Figure 2. Hijacking the E3 Ubiquitin Ligase Cereblon to create PROTAC to efficiently degrade BRD4

(A) A schematic representation of bifunctional PROTAC ARV-825. (B) ARV-825 leads to fast and efficient degradation of BRD4. (top panel) Namalwa and CA-46 cells were treated overnight with increasing doses of ARV-825, lysates were analyzed for BRD4 levels by immunoblot with actin serving as loading control; (bottom panel) Namalwa and Ramos cells were treated with ARV-825 (0.1 µM) for indicated time points, lysates were collected and subjected to immunoblot analysis with antibodies for BRD4 and actin. (C) Confirmation of cereblon-based mechanism in driving BRD4 degradation upon ARV-825 treatment. Namalwa (left panel) and Ramos (right panel) cells were treated overnight with various concentrations of ARV-825 or pomalidomide (10 µM), or combination of ARV-825 and pomalidomide; lysates were analyzed by immunoblot for BRD4 and actin. (D) Confirmation of proteasome-based mechanism in driving BRD4 degradation upon ARV-825 treatment. Namalwa cells were treated overnight with ARV-825 (+/0.01 µM and ++/0.1 µM) alone, MG132 (5 µM) or carfilzomib (5 µM) alone, or combination of ARV-825 with MG132 or with carfizomib; lysates were collected and analyzed by immunoblot for BRD4 and actin.

Figure 3. ARV-825 leads to more significant and longer lasting c-MYC suppression than small molecule inhibitors

(A) Namalwa (left) and Ramos (right) cells were treated overnight with increasing doses of ARV-825 (up to 1.0 µM), or JQ1 (up to 10.0 µM), or OTX015 (up to 10.0 µM); lysates were analyzed by immunoblot for BRD4, c-MYC and actin. (B) Namalwa cells were treated for 24 hours with ARV-825 (0.1 µM), JQ1 (1.0 µM) and OTX015 (1.0 µM M), followed by three washes to remove compounds, and re-seeded in fresh medium for various time points. Lysates were collected and analyzed by immunoblot for BRD4, c-MYC and actin. (C) Namalwa cells were treated as in Figure 3B, RNA was extracted at 0, 6 and 24 hours post compounds removal, reverse-transcribed into cDNA and quantified by qPCR with SLC19A1 specific primers; GAPDH serves as internal control.

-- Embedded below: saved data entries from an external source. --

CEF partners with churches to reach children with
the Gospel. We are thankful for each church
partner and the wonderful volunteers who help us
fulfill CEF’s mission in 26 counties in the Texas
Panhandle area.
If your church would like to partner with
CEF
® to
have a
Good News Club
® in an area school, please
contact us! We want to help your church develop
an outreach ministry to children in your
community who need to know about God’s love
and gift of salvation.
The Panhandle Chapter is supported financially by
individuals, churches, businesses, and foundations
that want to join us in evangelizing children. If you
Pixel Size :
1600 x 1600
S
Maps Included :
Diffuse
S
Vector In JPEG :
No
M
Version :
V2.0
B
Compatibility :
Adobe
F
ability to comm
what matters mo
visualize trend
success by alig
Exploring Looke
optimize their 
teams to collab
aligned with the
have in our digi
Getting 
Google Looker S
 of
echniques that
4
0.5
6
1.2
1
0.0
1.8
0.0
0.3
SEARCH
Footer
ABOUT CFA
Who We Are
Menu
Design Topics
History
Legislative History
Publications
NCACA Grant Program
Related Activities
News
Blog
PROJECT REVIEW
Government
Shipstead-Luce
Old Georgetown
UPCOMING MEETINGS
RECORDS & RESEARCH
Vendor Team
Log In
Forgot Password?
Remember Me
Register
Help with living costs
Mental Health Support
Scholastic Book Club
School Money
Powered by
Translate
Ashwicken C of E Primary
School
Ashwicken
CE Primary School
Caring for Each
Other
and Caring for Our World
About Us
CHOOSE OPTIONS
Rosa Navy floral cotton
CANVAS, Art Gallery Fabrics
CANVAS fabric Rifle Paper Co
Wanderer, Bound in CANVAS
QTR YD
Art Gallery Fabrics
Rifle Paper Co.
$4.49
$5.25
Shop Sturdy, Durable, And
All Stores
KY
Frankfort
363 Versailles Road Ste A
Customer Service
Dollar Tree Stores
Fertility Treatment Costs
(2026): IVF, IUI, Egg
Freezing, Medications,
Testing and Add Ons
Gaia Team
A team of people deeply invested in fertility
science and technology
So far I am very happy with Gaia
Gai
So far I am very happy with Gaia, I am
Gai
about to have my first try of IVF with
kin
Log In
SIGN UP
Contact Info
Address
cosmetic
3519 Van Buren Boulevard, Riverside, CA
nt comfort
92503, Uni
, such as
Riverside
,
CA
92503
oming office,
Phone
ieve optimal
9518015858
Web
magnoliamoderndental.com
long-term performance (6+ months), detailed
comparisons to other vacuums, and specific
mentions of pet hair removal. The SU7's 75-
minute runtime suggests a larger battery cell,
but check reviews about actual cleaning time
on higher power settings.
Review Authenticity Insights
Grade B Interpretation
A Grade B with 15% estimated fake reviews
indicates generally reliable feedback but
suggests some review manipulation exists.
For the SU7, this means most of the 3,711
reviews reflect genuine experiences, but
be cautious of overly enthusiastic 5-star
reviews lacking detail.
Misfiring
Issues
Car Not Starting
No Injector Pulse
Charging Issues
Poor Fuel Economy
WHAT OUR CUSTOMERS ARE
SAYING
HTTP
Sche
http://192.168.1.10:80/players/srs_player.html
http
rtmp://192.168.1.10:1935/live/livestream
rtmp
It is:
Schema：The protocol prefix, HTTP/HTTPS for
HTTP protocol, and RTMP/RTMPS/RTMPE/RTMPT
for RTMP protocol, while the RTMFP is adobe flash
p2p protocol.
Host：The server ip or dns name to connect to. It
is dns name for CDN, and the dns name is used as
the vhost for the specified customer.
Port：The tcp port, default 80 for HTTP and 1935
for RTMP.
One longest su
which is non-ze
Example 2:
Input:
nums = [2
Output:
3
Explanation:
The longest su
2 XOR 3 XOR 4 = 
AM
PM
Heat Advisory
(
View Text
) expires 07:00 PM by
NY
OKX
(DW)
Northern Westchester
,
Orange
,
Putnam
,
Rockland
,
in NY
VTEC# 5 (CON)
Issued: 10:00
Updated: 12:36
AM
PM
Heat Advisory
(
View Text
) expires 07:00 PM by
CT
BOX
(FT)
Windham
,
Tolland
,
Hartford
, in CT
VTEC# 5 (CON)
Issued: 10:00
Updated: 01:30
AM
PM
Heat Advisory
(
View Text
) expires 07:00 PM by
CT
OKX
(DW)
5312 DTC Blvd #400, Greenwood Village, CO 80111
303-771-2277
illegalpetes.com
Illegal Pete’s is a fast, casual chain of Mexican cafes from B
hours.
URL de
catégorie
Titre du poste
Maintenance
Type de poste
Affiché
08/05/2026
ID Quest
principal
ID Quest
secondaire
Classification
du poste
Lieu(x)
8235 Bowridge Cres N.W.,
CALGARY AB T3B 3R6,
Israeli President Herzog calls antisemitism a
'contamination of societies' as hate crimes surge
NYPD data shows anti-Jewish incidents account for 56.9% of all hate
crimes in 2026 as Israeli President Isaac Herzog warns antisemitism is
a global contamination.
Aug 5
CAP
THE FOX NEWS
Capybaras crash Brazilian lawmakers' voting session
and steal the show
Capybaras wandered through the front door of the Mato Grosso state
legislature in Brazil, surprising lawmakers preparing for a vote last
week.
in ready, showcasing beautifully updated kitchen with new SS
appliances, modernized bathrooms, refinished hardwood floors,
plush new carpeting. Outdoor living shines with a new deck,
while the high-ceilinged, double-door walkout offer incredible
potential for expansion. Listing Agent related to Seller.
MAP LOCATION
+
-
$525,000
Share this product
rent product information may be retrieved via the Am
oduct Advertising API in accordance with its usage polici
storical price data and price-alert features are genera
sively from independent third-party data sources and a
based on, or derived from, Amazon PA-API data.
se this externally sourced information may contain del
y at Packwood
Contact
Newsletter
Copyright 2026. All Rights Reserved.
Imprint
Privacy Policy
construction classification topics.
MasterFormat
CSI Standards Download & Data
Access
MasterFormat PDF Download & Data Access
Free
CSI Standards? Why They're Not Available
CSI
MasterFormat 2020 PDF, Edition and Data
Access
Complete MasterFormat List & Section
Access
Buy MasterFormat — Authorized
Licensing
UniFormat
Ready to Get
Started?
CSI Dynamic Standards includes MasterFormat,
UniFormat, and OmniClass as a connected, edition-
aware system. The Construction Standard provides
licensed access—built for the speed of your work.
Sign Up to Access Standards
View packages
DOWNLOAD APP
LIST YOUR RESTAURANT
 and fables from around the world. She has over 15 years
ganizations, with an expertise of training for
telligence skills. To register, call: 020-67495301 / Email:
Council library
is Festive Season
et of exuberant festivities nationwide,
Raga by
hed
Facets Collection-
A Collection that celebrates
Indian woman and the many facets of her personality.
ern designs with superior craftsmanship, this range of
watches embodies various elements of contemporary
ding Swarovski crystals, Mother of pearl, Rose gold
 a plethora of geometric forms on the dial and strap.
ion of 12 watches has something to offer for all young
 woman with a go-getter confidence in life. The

Figure 4. ARV-825 leads to a superior effect on BL cells proliferation suppression than BRD4 inhibitors

(A) Various BL cell lines were seeded at 50000 cells/100ul in 96-well plates and then treated with increasing doses of ARV-825, JQ1 and OTX015; relative proliferation was determined by CellTiter-Glow (CTG) assay 72 hours later. (B) ARV-825 leads to longer lasting proliferation suppression than small molecule inhibitors Namalwa cells were treated for 24 hours with ARV-825 (0.1 µM), JQ1 (1.0 µM) and OTX015 (1.0 µM), followed by three washes to remove compounds, and re-seeded in fresh medium in 96-well plate, relative proliferation was determined by CTG assay at 24 hours and 48 hours after re-seeding. (C) Pomalidomide partially rescued the effect on proliferation suppression by ARV-825 treatment. Different BL cell lines were treated with ARV-825 (0.01 µM on left panel or 0.1 µM on right panel) alone, or together with pomalidomide (1.0 µM or 10.0 µM) for 72 hours, relative cell proliferation was determined by CTG assay. (D) Pomalidomide does not have significant effect on BL cell proliferation. Different BL cell lines were treated with increasing doses of pomalidomide (up to 10.0 µM) for 72 hours, relative proliferation was determined by CTG assay.

Figure 5. ARV-825 leads to a superior effect on BL cells apoptosis induction than small molecule inhibitors

(A) Various BL cell lines were treated with ARV-825 (0.1 µM), or JQ1 (1.0 µM), or OTX015 (1.0 µM), or puromycin (10 mg/ml) as positive control of apoptosis induction, for 24 hours, caspase 3/7 activity was measured by Caspase 3/7- Glow assay. (B) Ramos and CA-46 cells were treated with increasing doses of ARV-825 (up to 1.0 µM), or JQ1 and OTX015 (up to 10.0 µM) for 48 hours. Lysates were collected and analyzed by immunoblot for PARP cleavage with actin as loading control.